** PROBLEM 1 **
According to the NES PPU reference, at which CPU addresses are the eight PPU registers memory-mapped?
** PROBLEM 2 **
Transcribe the part of the NES PPU reference that begins at the words "CPU Clock: 1.662607" and stops after "ms (60.0988 Hz)".

===== SOURCE EXTRACT

Document Version: 1.0.0 Last Updated: 2025-12-18
- Introduction
- PPU Specifications
- Register Interface
- Memory Map
- Rendering Architecture
- Coordinate Systems
- Palette System
- Implementation Overview
- Common Pitfalls
The Ricoh 2C02 (NTSC) and 2C07 (PAL) are the Picture Processing Units used in the NES. The PPU is a dedicated graphics processor that:
- Renders 256×240 pixel display at 60 Hz (NTSC) or 50 Hz (PAL)
- Supports 2 layers: Background (tile-based) and Sprites (objects)
- Uses 8×8 pixel tiles for all graphics
- Manages a 64-color master palette with 4-color sub-palettes
- Operates 3× faster than the CPU (5.37 MHz vs. 1.79 MHz)
- Provides VBlank interrupt for timing game logic
Key Characteristics:
- Dot-level rendering (341 dots per scanline, 262 scanlines per frame)
- Parallel processing (background and sprite evaluation occur simultaneously)
- Limited sprite capacity (8 sprites per scanline, 64 total)
- Hardware scrolling via internal registers
NTSC (2C02):
Master Clock: 21.477272 MHz
PPU Clock: 5.369318 MHz (÷4)
CPU Clock: 1.789773 MHz (÷12)
Ratio: 3 PPU dots per CPU cycle (exact)
PAL (2C07):
Master Clock: 26.601712 MHz
PPU Clock: 5.320342 MHz (÷5)
CPU Clock: 1.662607 MHz (÷16)
Ratio: 3.2 PPU dots per CPU cycle
Visible Scanlines: 0-239 (240 lines)
Post-Render: 240 (idle)
VBlank: 241-260 (20 lines)
Pre-Render: 261 (prepare for next frame)
Total Scanlines: 262
Dots per Line: 341 (340 on odd frames due to cycle skip)
Frame Time: ~16.67 ms (60.0988 Hz)
VBlank Duration: ~2.27 ms (20 scanlines)
Visible Resolution: 256×240 pixels
Overscan Adjustment: ~8 pixels on each edge (common on CRT TVs)
Safe Area: 240×224 pixels (common game rendering area)
Pixel Aspect Ratio: 8:7 (NTSC), 2.34:1 display aspect after overscan
The PPU is controlled via 8 memory-mapped registers at CPU addresses $2000-$2007. The registers are mirrored every 8 bytes through $2000-$3FFF.
| Address | Name | Access | Purpose |
|---|---|---|---|
| $2000 | PPUCTRL | Write | PPU control flags |
| $2001 | PPUMASK | Write | Rendering enable/disable, color effects |
| $2002 | PPUSTATUS | Read | VBlank status, sprite 0 hit, sprite overflow |
| $2003 | OAMADDR | Write | OAM (sprite) address pointer |
| $2004 | OAMDATA | R/W | OAM data read/write |
| $2005 | PPUSCROLL | Write×2 | Scrolling position (X, then Y) |
| $2006 | PPUADDR | Write×2 | VRAM address (high byte, then low byte) |
| $2007 | PPUDATA | R/W | VRAM data read/write |
7 bit 0
---- ----
VPHB SINN
|||| ||||
|||| ||++- Base nametable address
|||| || (0 = $2000; 1 = $2400; 2 = $2800; 3 = $2C00)

==========
===== RECORDED DATA

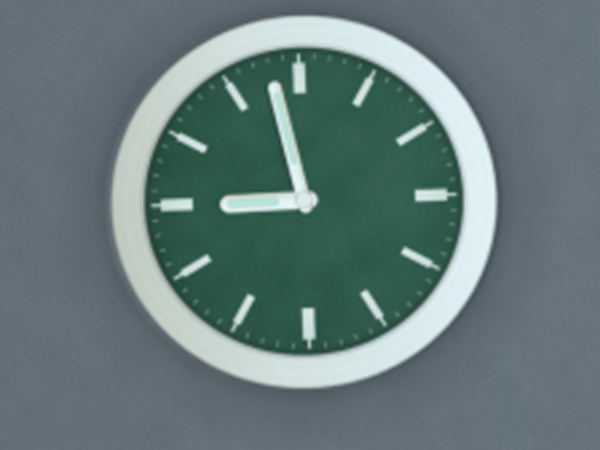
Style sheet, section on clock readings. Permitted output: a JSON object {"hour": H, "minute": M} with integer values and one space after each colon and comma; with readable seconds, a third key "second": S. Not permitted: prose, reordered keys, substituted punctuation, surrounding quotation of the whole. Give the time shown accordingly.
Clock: {"hour": 8, "minute": 58}
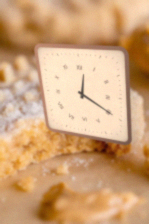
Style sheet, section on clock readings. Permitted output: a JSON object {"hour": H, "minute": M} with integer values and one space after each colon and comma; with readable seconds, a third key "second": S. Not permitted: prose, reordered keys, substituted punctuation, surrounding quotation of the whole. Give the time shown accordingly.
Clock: {"hour": 12, "minute": 20}
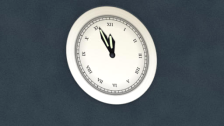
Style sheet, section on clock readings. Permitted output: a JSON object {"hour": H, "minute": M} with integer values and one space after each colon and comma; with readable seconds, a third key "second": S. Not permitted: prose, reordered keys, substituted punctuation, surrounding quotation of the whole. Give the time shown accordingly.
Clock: {"hour": 11, "minute": 56}
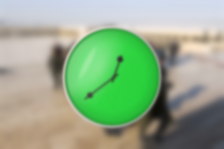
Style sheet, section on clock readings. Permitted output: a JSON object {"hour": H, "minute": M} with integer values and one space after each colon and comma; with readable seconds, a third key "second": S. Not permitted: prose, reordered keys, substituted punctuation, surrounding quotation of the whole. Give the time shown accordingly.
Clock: {"hour": 12, "minute": 39}
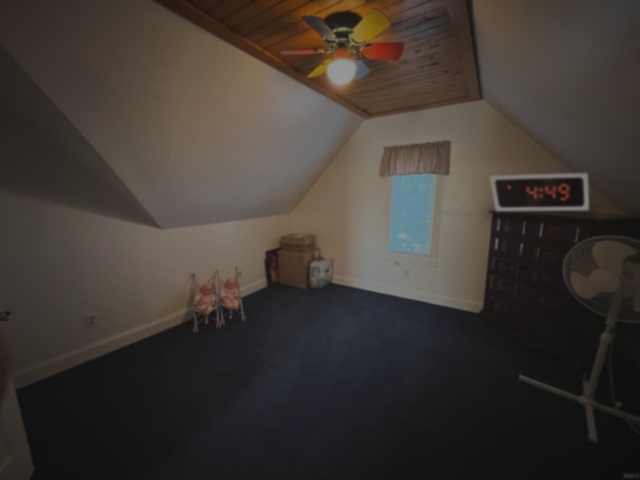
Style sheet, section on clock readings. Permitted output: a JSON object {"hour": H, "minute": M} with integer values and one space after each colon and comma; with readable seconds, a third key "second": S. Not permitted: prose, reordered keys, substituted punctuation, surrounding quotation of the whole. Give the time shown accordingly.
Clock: {"hour": 4, "minute": 49}
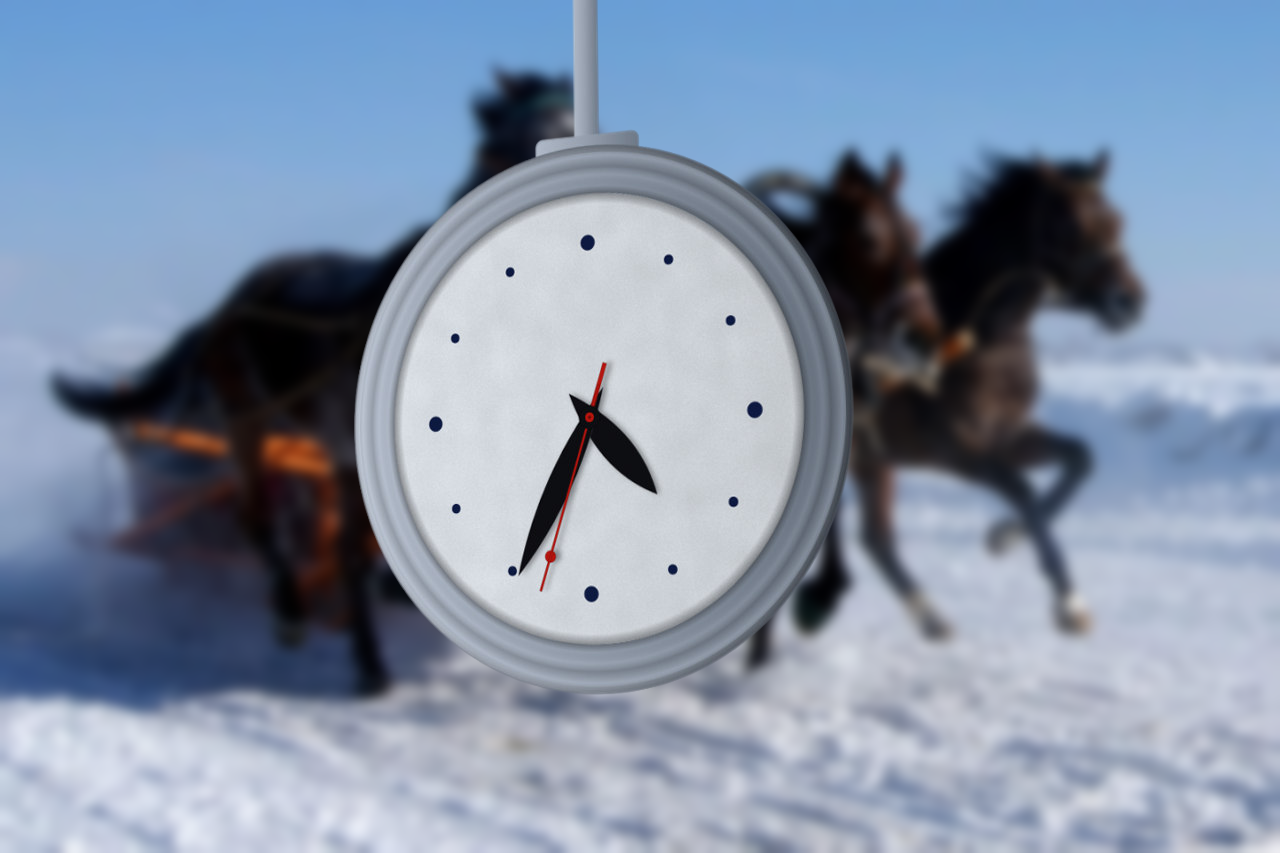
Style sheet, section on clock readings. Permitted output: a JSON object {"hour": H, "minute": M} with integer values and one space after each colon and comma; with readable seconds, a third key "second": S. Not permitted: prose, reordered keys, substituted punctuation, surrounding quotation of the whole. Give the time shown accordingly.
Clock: {"hour": 4, "minute": 34, "second": 33}
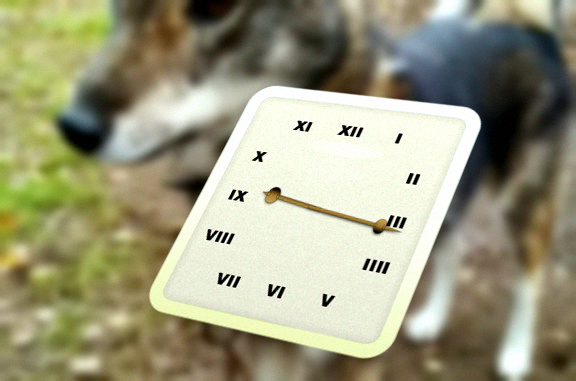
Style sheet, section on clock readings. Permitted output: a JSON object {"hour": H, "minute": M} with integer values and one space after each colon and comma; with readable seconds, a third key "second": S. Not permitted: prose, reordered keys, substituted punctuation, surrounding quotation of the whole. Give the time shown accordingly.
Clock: {"hour": 9, "minute": 16}
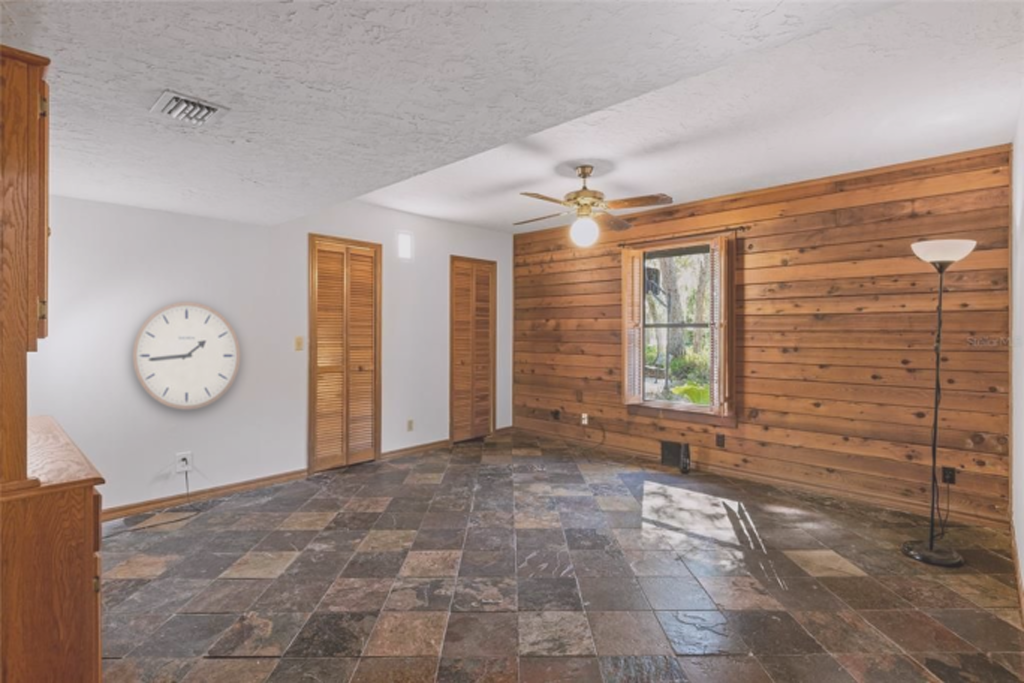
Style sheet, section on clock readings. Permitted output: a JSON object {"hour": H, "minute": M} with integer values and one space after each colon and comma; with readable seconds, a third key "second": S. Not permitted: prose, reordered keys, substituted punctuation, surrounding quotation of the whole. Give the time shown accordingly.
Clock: {"hour": 1, "minute": 44}
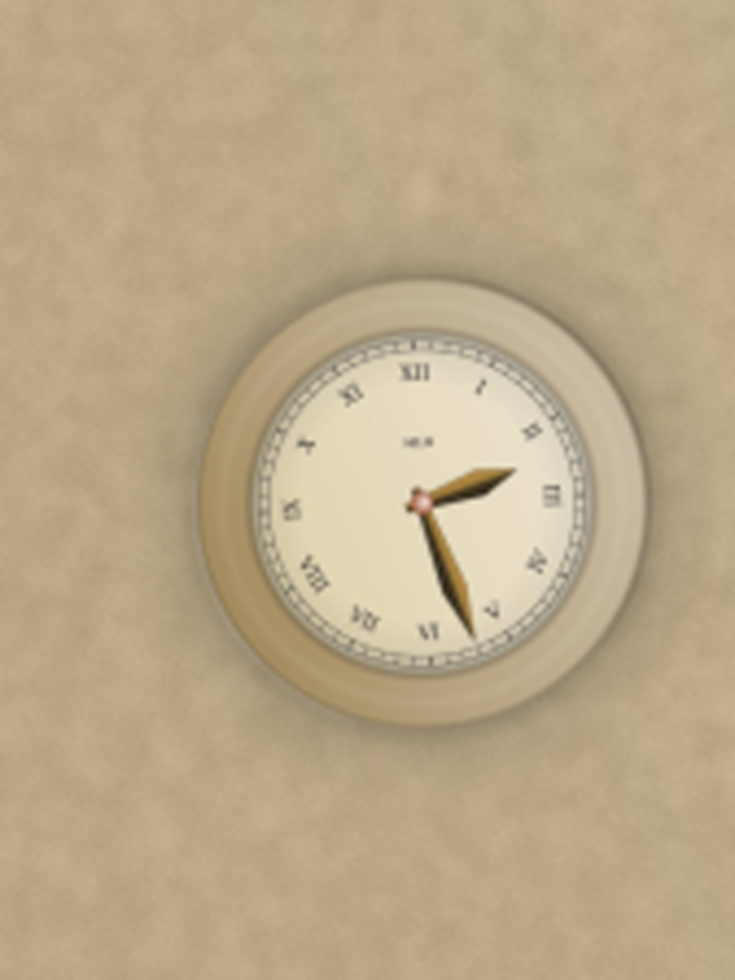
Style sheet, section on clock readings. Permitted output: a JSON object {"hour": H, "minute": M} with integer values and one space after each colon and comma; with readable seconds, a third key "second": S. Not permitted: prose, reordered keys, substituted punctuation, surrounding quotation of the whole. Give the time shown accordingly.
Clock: {"hour": 2, "minute": 27}
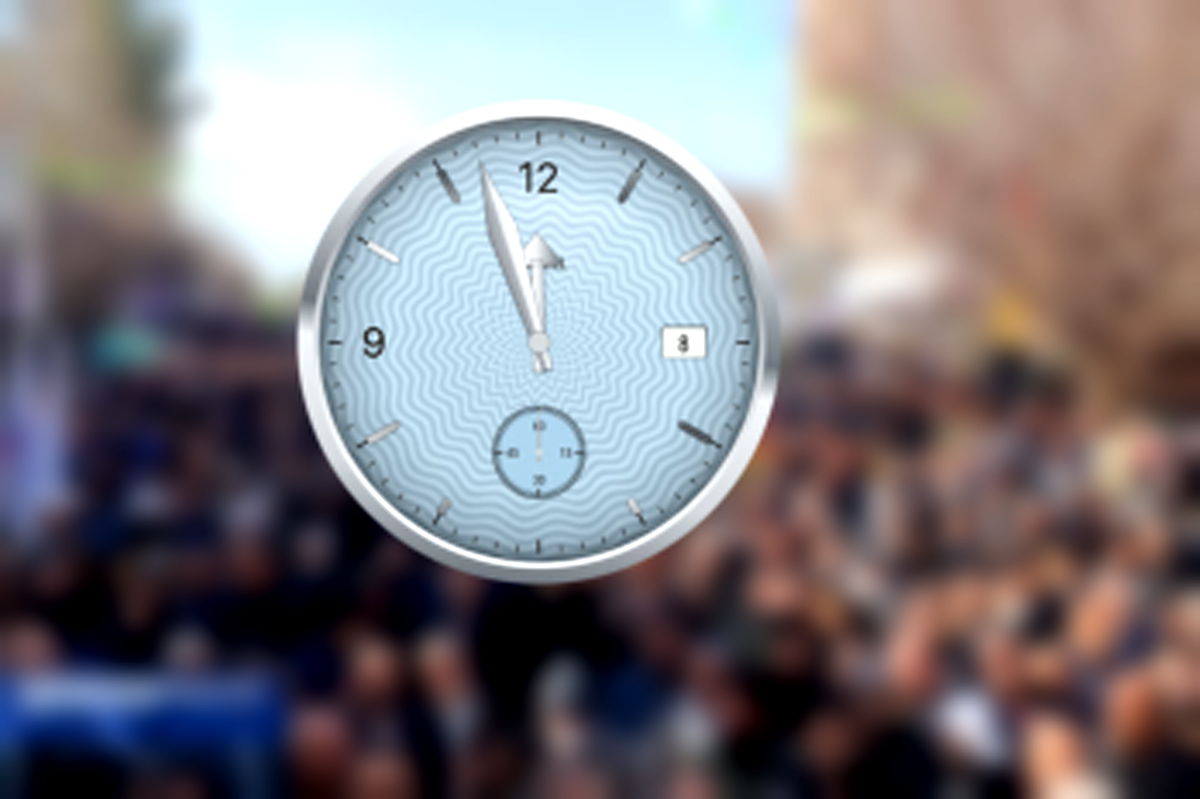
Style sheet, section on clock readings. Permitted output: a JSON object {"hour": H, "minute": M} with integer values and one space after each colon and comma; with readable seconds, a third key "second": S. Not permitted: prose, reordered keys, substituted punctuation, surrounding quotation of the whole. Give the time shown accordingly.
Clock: {"hour": 11, "minute": 57}
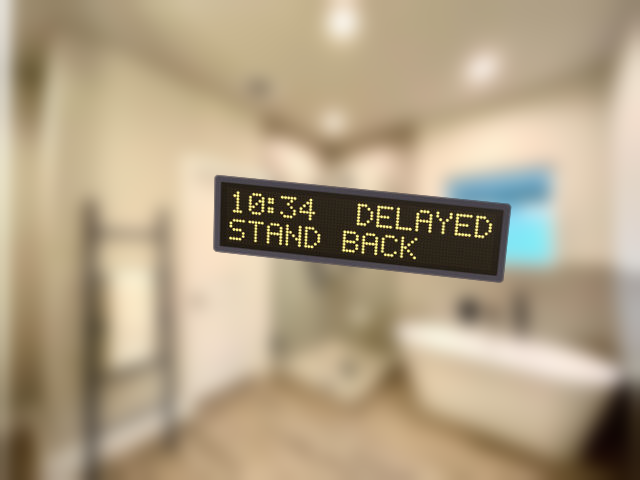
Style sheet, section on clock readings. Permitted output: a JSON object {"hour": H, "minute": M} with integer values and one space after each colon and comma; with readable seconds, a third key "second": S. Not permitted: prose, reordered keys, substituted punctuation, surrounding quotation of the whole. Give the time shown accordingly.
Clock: {"hour": 10, "minute": 34}
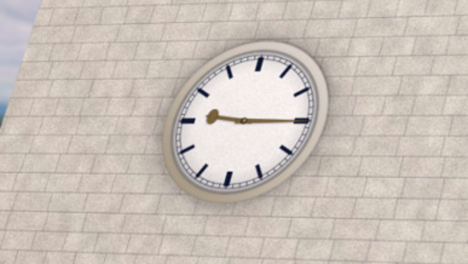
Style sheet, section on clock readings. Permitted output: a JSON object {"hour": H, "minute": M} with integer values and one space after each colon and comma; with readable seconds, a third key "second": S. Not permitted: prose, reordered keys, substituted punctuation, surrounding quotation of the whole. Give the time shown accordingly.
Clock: {"hour": 9, "minute": 15}
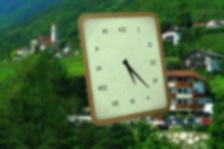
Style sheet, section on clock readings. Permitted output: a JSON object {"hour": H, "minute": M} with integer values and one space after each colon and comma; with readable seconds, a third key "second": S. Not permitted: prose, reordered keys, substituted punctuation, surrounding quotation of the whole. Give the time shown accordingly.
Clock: {"hour": 5, "minute": 23}
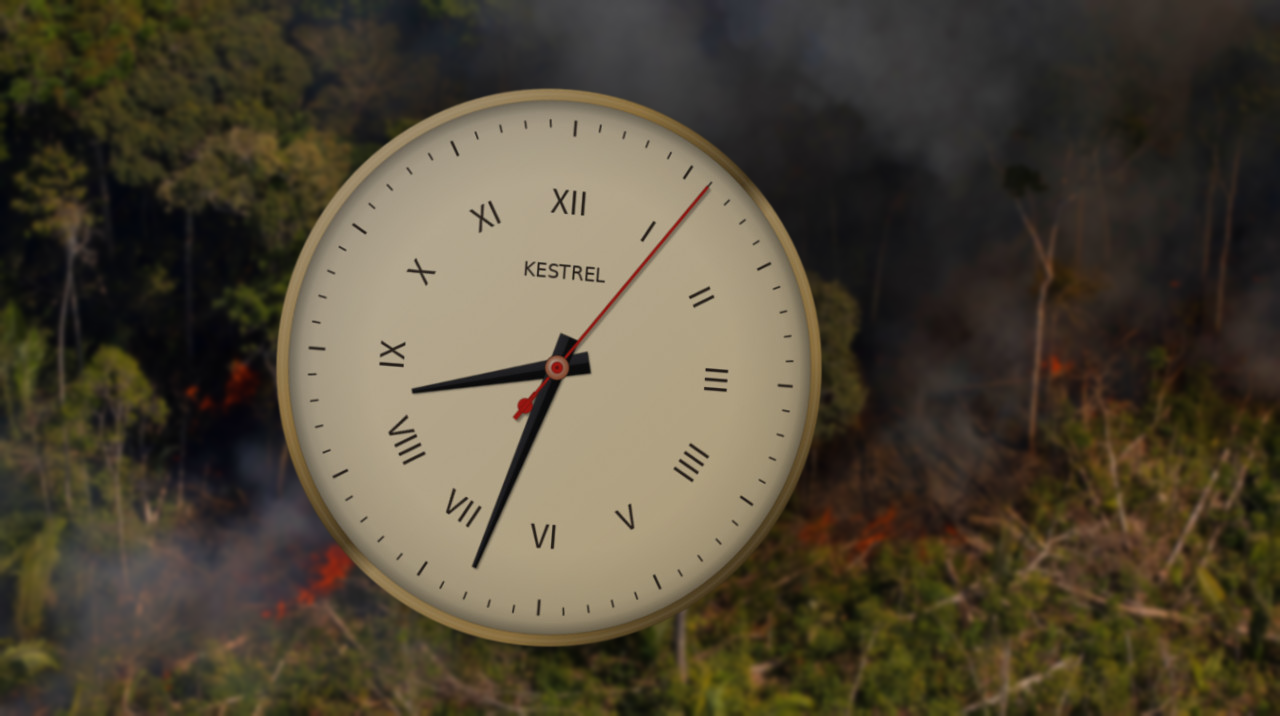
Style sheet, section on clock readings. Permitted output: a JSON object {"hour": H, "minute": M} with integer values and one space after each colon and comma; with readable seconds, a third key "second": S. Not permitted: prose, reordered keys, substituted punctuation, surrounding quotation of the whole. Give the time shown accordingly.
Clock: {"hour": 8, "minute": 33, "second": 6}
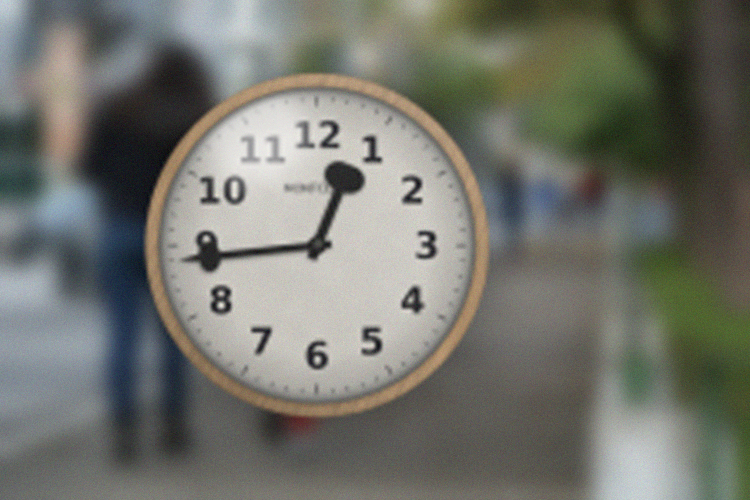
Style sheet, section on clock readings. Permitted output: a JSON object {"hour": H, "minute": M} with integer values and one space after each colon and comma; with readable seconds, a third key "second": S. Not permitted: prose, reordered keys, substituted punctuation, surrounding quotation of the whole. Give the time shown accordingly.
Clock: {"hour": 12, "minute": 44}
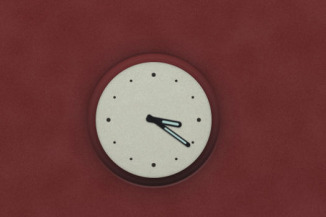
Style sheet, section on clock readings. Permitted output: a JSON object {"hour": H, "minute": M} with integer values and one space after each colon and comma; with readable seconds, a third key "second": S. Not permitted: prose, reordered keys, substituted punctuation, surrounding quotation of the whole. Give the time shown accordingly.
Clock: {"hour": 3, "minute": 21}
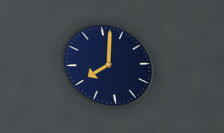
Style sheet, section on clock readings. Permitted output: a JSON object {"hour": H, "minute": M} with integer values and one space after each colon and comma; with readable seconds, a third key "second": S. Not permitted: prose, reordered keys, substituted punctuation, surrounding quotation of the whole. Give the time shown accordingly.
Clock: {"hour": 8, "minute": 2}
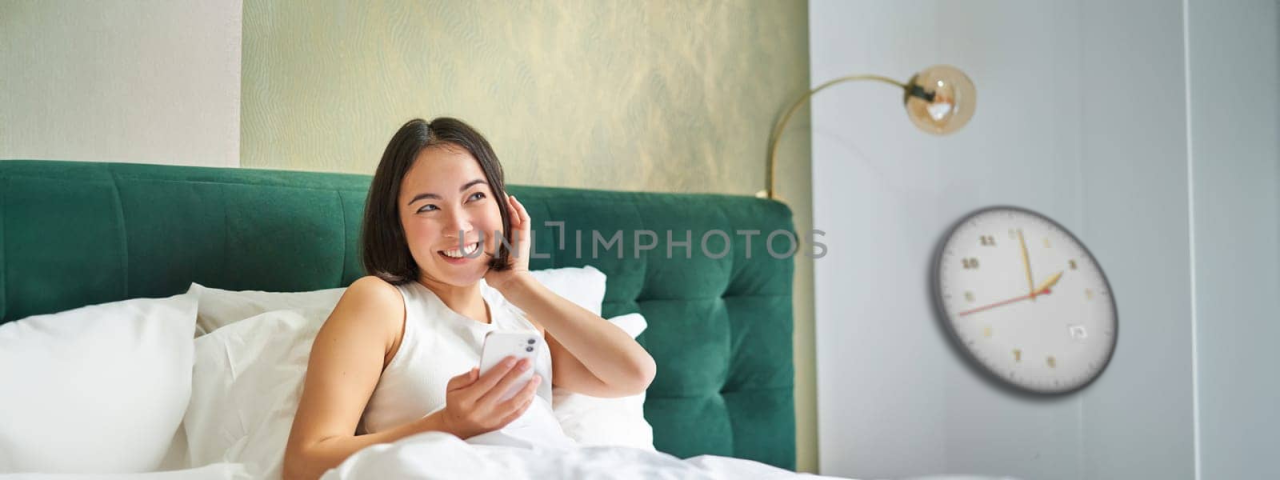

==========

** FULL RESPONSE 1 **
$2000-$2007

** FULL RESPONSE 2 **
CPU Clock: 1.662607 MHz (÷16)
Ratio: 3.2 PPU dots per CPU cycle
Visible Scanlines: 0-239 (240 lines)
Post-Render: 240 (idle)
VBlank: 241-260 (20 lines)
Pre-Render: 261 (prepare for next frame)
Total Scanlines: 262
Dots per Line: 341 (340 on odd frames due to cycle skip)
Frame Time: ~16.67 ms (60.0988 Hz)